(Task brief) Could you reproduce the lines running from the start of the records through the line containing "Droit de Copropriété : La Ley de Propiedad", inclusive, switching every "Cadastre" to "Catastro" and leaving everything else unchanged? Give only those lines, without the pictures.

(Given records)
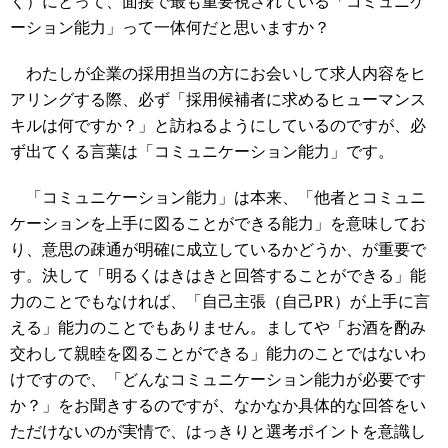
く）にとって、面接で最も重要視されている「コミュニケ
ーション能力」って一体何だと思いますか？
わたしが企業の採用担当の方にお会いして求人内容をヒ
アリングする際、必ず「採用候補者に求めるヒューマンス
キルは何ですか？」と訪ねるようにしているのですが、必
ず出てくる言葉は「コミュニケーション能力」です。
「コミュニケーション能力」は本来、「他者とコミュニ
ケーションを上手に図ることができる能力」を意味してお
り、意思の疎通が明確に成立しているかどうか、が重要で
す。決して「明るくはきはきと回答することができる」能
力のことでもなければ、「自己主張（自己PR）が上手に言
える」能力のことでもありません。ましてや「お酒を酌み
交わして親睦を図ることができる」能力のことではないわ
けですので、「どんなコミュニケーション能力が必要です
か？」をお聞きするのですが、なかなか具体的な回答をい
ただけないのが実情で、はっきりと選考ポイントを意識し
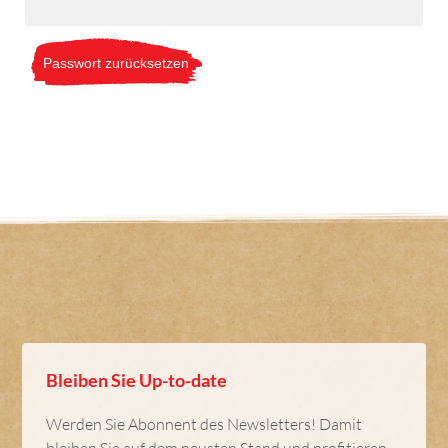
Passwort zurücksetzen
Bleiben Sie Up-to-date
Werden Sie Abonnent des Newsletters! Damit
bleiben Sie auf dem neusten Stand und profitieren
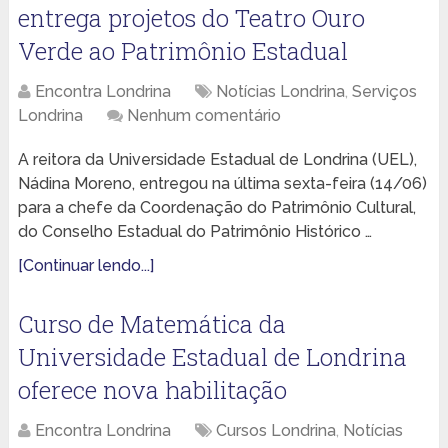
entrega projetos do Teatro Ouro
Verde ao Patrimônio Estadual
Encontra Londrina
Notícias Londrina
,
Serviços
Londrina
Nenhum comentário
A reitora da Universidade Estadual de Londrina (UEL),
Nádina Moreno, entregou na última sexta-feira (14/06)
para a chefe da Coordenação do Patrimônio Cultural,
do Conselho Estadual do Patrimônio Histórico …
[Continuar lendo...]
Curso de Matemática da
Universidade Estadual de Londrina
oferece nova habilitação
Encontra Londrina
Cursos Londrina
,
Notícias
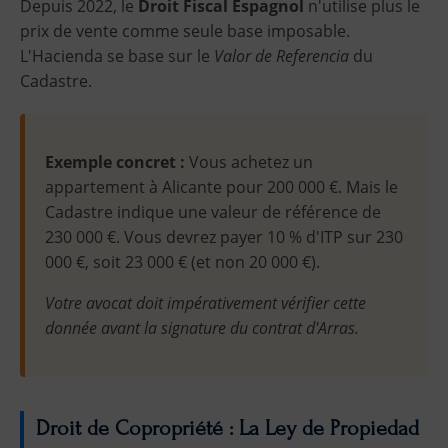
Depuis 2022, le
Droit Fiscal Espagnol
n'utilise plus le
prix de vente comme seule base imposable.
L'Hacienda se base sur le
Valor de Referencia
du
Cadastre.
Exemple concret :
Vous achetez un
appartement à Alicante pour 200 000 €. Mais le
Cadastre indique une valeur de référence de
230 000 €. Vous devrez payer 10 % d'ITP sur 230
000 €, soit 23 000 € (et non 20 000 €).
Votre avocat doit impérativement vérifier cette
donnée avant la signature du contrat d'Arras.
Droit de Copropriété : La Ley de Propiedad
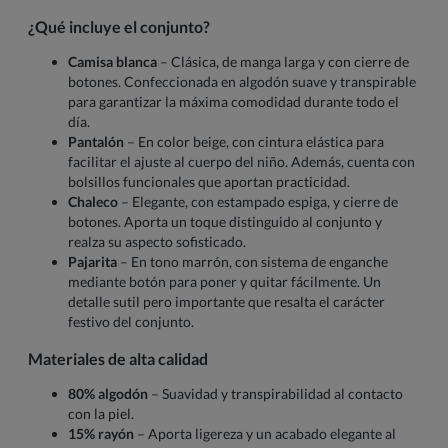
¿Qué incluye el conjunto?
Camisa blanca
– Clásica, de manga larga y con cierre de
botones. Confeccionada en algodón suave y transpirable
para garantizar la máxima comodidad durante todo el
día.
Pantalón
– En color beige, con cintura elástica para
facilitar el ajuste al cuerpo del niño. Además, cuenta con
bolsillos funcionales que aportan practicidad.
Chaleco
– Elegante, con estampado espiga, y cierre de
botones. Aporta un toque distinguido al conjunto y
realza su aspecto sofisticado.
Pajarita
– En tono marrón, con sistema de enganche
mediante botón para poner y quitar fácilmente. Un
detalle sutil pero importante que resalta el carácter
festivo del conjunto.
Materiales de alta calidad
80% algodón
– Suavidad y transpirabilidad al contacto
con la piel.
15% rayón
– Aporta ligereza y un acabado elegante al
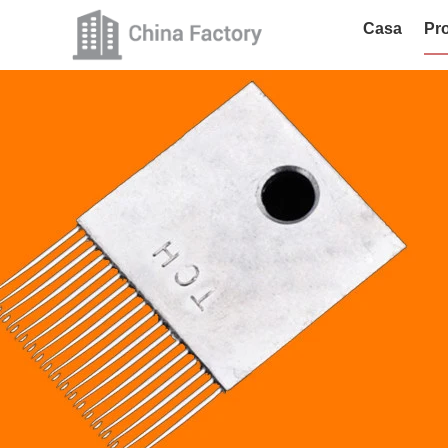
Casa
Pro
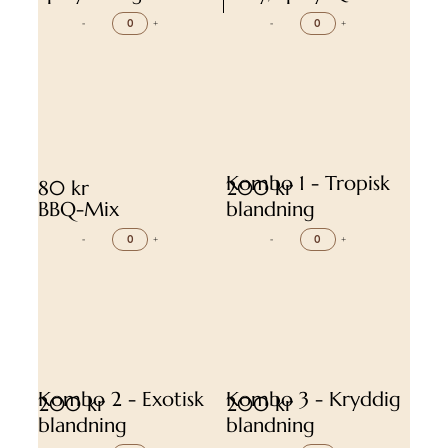
-
+
-
+
Kombo 1 - Tropisk
80 kr
200 kr
BBQ-Mix
blandning
-
+
-
+
Kombo 2 - Exotisk
Kombo 3 - Kryddig
200 kr
200 kr
blandning
blandning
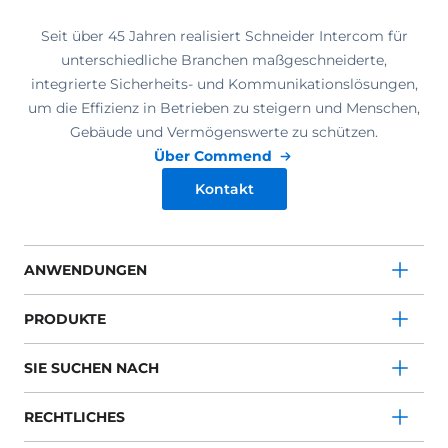
Seit über 45 Jahren realisiert Schneider Intercom für
unterschiedliche Branchen maßgeschneiderte,
integrierte Sicherheits- und Kommunikationslösungen,
um die Effizienz in Betrieben zu steigern und Menschen,
Gebäude und Vermögenswerte zu schützen.
Über Commend
Kontakt
ANWENDUNGEN
PRODUKTE
SIE SUCHEN NACH
RECHTLICHES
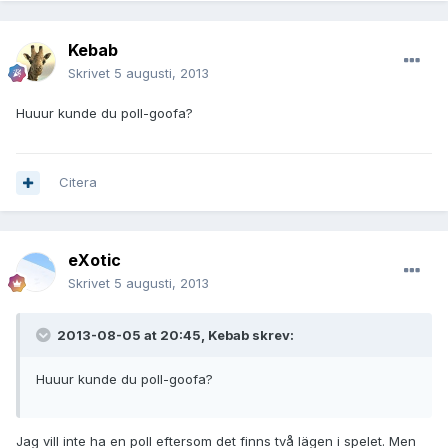
Kebab
Skrivet
5 augusti, 2013
Huuur kunde du poll-goofa?
Citera
eXotic
Skrivet
5 augusti, 2013
2013-08-05 at 20:45, Kebab skrev:
Huuur kunde du poll-goofa?
Jag vill inte ha en poll eftersom det finns två lägen i spelet. Men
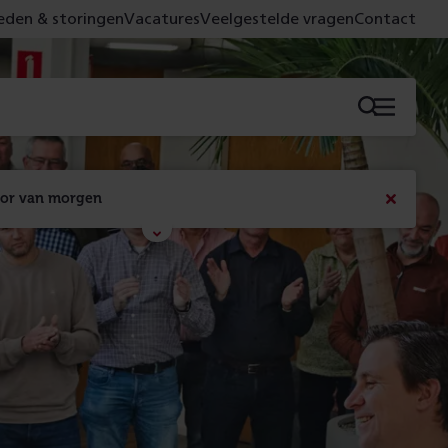
den & storingen
Vacatures
Veelgestelde vragen
Contact
Menu
oor van morgen
Bericht
sluiten
Met de campagne 'Voor 't spoor naar morgen' laten 
we zien wat er vandaag gebeurt en wat dat - 
figuurlijk gezien - morgen oplevert.
Lees meer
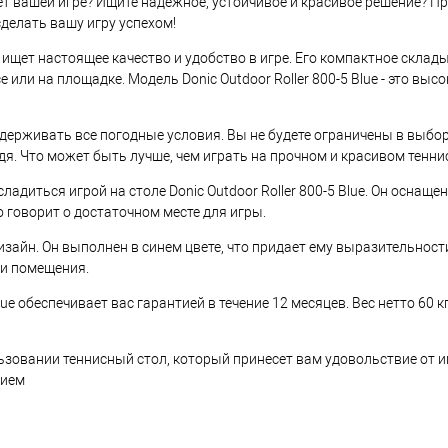
т вашей игре? Ищите надежное, устойчивое и красивое решение? Приве
делать вашу игру успехом!
 ищет настоящее качество и удобство в игре. Его компактное склад
или на площадке. Модель Donic Outdoor Roller 800-5 Blue - это вы
ыдерживать все погодные условия. Вы не будете ограничены в выбор
. Что может быть лучше, чем играть на прочном и красивом теннисно
адиться игрой на столе Donic Outdoor Roller 800-5 Blue. Он оснащен
о говорит о достаточном месте для игры.
изайн. Он выполнен в синем цвете, что придает ему выразительност
жи помещения.
Blue обеспечивает вас гарантией в течение 12 месяцев. Вес нетто 60 
пользовании теннисный стол, который принесет вам удовольствие от 
вием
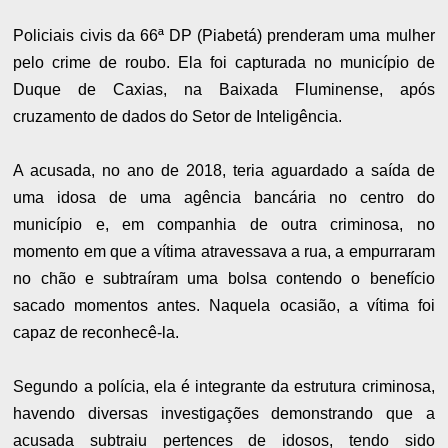
Policiais civis da 66ª DP (Piabetá) prenderam uma mulher
pelo crime de roubo. Ela foi capturada no município de
Duque de Caxias, na Baixada Fluminense, após
cruzamento de dados do Setor de Inteligência.
A acusada, no ano de 2018, teria aguardado a saída de
uma idosa de uma agência bancária no centro do
município e, em companhia de outra criminosa, no
momento em que a vítima atravessava a rua, a empurraram
no chão e subtraíram uma bolsa contendo o benefício
sacado momentos antes. Naquela ocasião, a vítima foi
capaz de reconhecê-la.
Segundo a polícia, ela é integrante da estrutura criminosa,
havendo diversas investigações demonstrando que a
acusada subtraiu pertences de idosos, tendo sido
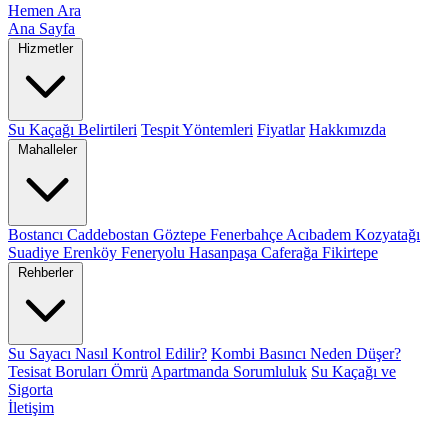
Hemen Ara
Ana Sayfa
Hizmetler
Su Kaçağı Belirtileri
Tespit Yöntemleri
Fiyatlar
Hakkımızda
Mahalleler
Bostancı
Caddebostan
Göztepe
Fenerbahçe
Acıbadem
Kozyatağı
Suadiye
Erenköy
Feneryolu
Hasanpaşa
Caferağa
Fikirtepe
Rehberler
Su Sayacı Nasıl Kontrol Edilir?
Kombi Basıncı Neden Düşer?
Tesisat Boruları Ömrü
Apartmanda Sorumluluk
Su Kaçağı ve
Sigorta
İletişim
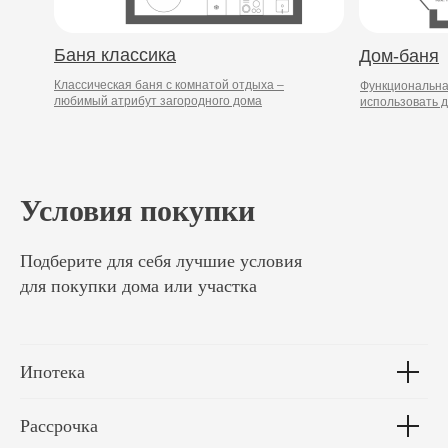
Баня классика
Дом-баня
Классическая баня с комнатой отдыха –
Функциональна
любимый атрибут загородного дома
использовать 
Условия покупки
Подберите для себя лучшие условия
для покупки дома или участка
Ипотека
Рассрочка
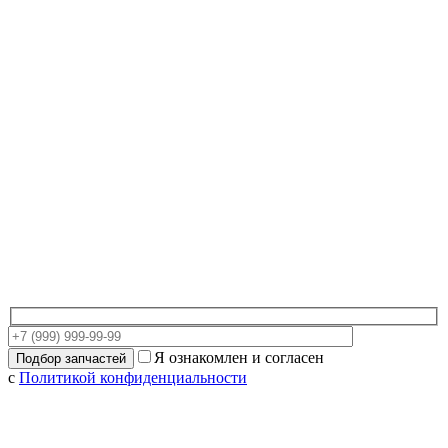
Я ознакомлен и согласен
с
Политикой конфиденциальности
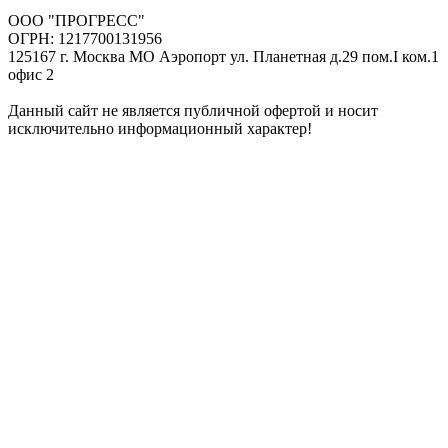
ООО "ПРОГРЕСС"
ОГРН: 1217700131956
125167 г. Москва МО Аэропорт ул. Планетная д.29 пом.I ком.1
офис 2
Данный сайт не является публичной офертой и носит
исключительно информационный характер!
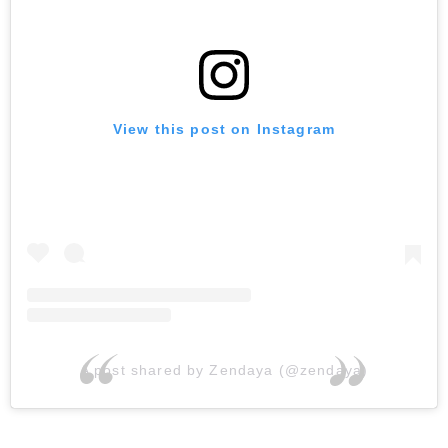
View this post on Instagram
A post shared by Zendaya (@zendaya)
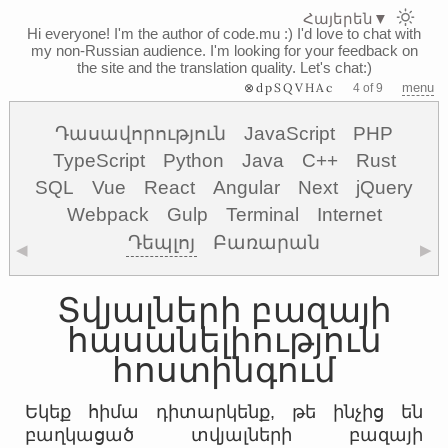
Հայերեն
▼
Hi everyone! I'm the author of code.mu :)
I'd love to chat with
my non-Russian audience. I'm looking for your feedback on
the site and the translation quality. Let's chat:)
⊗dpSQVHAc
menu
4 of 9
Դասավորություն
JavaScript
PHP
TypeScript
Python
Java
C++
Rust
SQL
Vue
React
Angular
Next
jQuery
Webpack
Gulp
Terminal
Internet
Դեպլոյ
Բառարան
◀
▶
Տվյալների բազայի
հասանելիություն
հոստինգում
Եկեք հիմա դիտարկենք, թե ինչից են
բաղկացած տվյալների բազայի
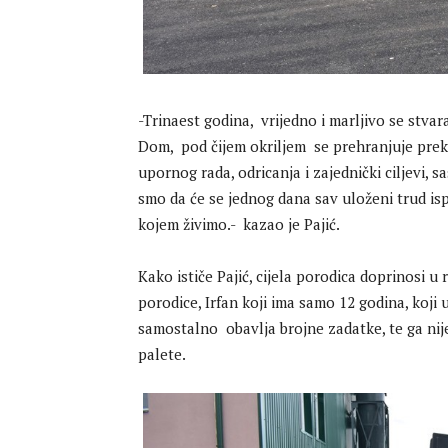
-Trinaest godina, vrijedno i marljivo se stva
Dom, pod čijem okriljem se prehranjuje preko
upornog rada, odricanja i zajednički ciljevi,
smo da će se jednog dana sav uloženi trud is
kojem živimo.- kazao je Pajić.
Kako ističe Pajić, cijela porodica doprinosi u 
porodice, Irfan koji ima samo 12 godina, koji u
samostalno obavlja brojne zadatke, te ga nije 
palete.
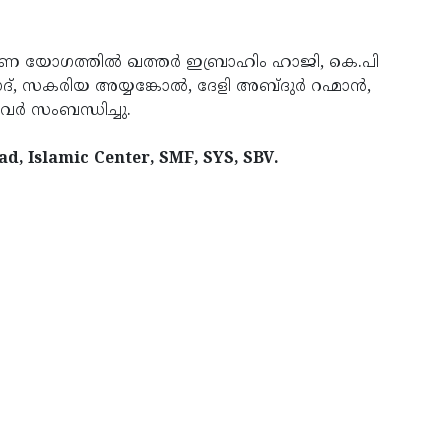
 യോഗത്തില്‍ ഖത്തര്‍ ഇബ്രാഹിം ഹാജി, കെ.പി
്, സകരിയ അയ്യങ്കോല്‍, ദേളി അബ്ദുര്‍ റഹ്മാന്‍,
വര്‍ സംബന്ധിച്ചു.
d, Islamic Center, SMF, SYS, SBV.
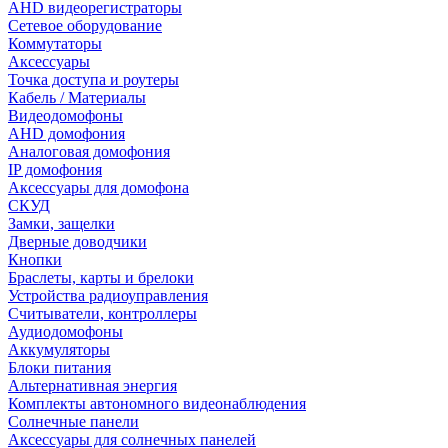
AHD видеорегистраторы
Сетевое оборудование
Коммутаторы
Аксессуары
Точка доступа и роутеры
Кабель / Материалы
Видеодомофоны
AHD домофония
Аналоговая домофония
IP домофония
Аксессуары для домофона
СКУД
Замки, защелки
Дверные доводчики
Кнопки
Браслеты, карты и брелоки
Устройства радиоуправления
Считыватели, контроллеры
Аудиодомофоны
Аккумуляторы
Блоки питания
Альтернативная энергия
Комплекты автономного видеонаблюдения
Солнечные панели
Аксессуары для солнечных панелей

(Task response)
く）にとって、面接で最も重要視されている「コミュニケ
ーション能力」って一体何だと思いますか？
わたしが企業の採用担当の方にお会いして求人内容をヒ
アリングする際、必ず「採用候補者に求めるヒューマンス
キルは何ですか？」と訪ねるようにしているのですが、必
ず出てくる言葉は「コミュニケーション能力」です。
「コミュニケーション能力」は本来、「他者とコミュニ
ケーションを上手に図ることができる能力」を意味してお
り、意思の疎通が明確に成立しているかどうか、が重要で
す。決して「明るくはきはきと回答することができる」能
力のことでもなければ、「自己主張（自己PR）が上手に言
える」能力のことでもありません。ましてや「お酒を酌み
交わして親睦を図ることができる」能力のことではないわ
けですので、「どんなコミュニケーション能力が必要です
か？」をお聞きするのですが、なかなか具体的な回答をい
ただけないのが実情で、はっきりと選考ポイントを意識し
Passwort zurücksetzen
Bleiben Sie Up-to-date
Werden Sie Abonnent des Newsletters! Damit
bleiben Sie auf dem neusten Stand und profitieren
entrega projetos do Teatro Ouro
Verde ao Patrimônio Estadual
Encontra Londrina
Notícias Londrina
,
Serviços
Londrina
Nenhum comentário
A reitora da Universidade Estadual de Londrina (UEL),
Nádina Moreno, entregou na última sexta-feira (14/06)
para a chefe da Coordenação do Patrimônio Cultural,
do Conselho Estadual do Patrimônio Histórico …
[Continuar lendo...]
Curso de Matemática da
Universidade Estadual de Londrina
oferece nova habilitação
Encontra Londrina
Cursos Londrina
,
Notícias
Depuis 2022, le
Droit Fiscal Espagnol
n'utilise plus le
prix de vente comme seule base imposable.
L'Hacienda se base sur le
Valor de Referencia
du
Catastro.
Exemple concret :
Vous achetez un
appartement à Alicante pour 200 000 €. Mais le
Catastro indique une valeur de référence de
230 000 €. Vous devrez payer 10 % d'ITP sur 230
000 €, soit 23 000 € (et non 20 000 €).
Votre avocat doit impérativement vérifier cette
donnée avant la signature du contrat d'Arras.
Droit de Copropriété : La Ley de Propiedad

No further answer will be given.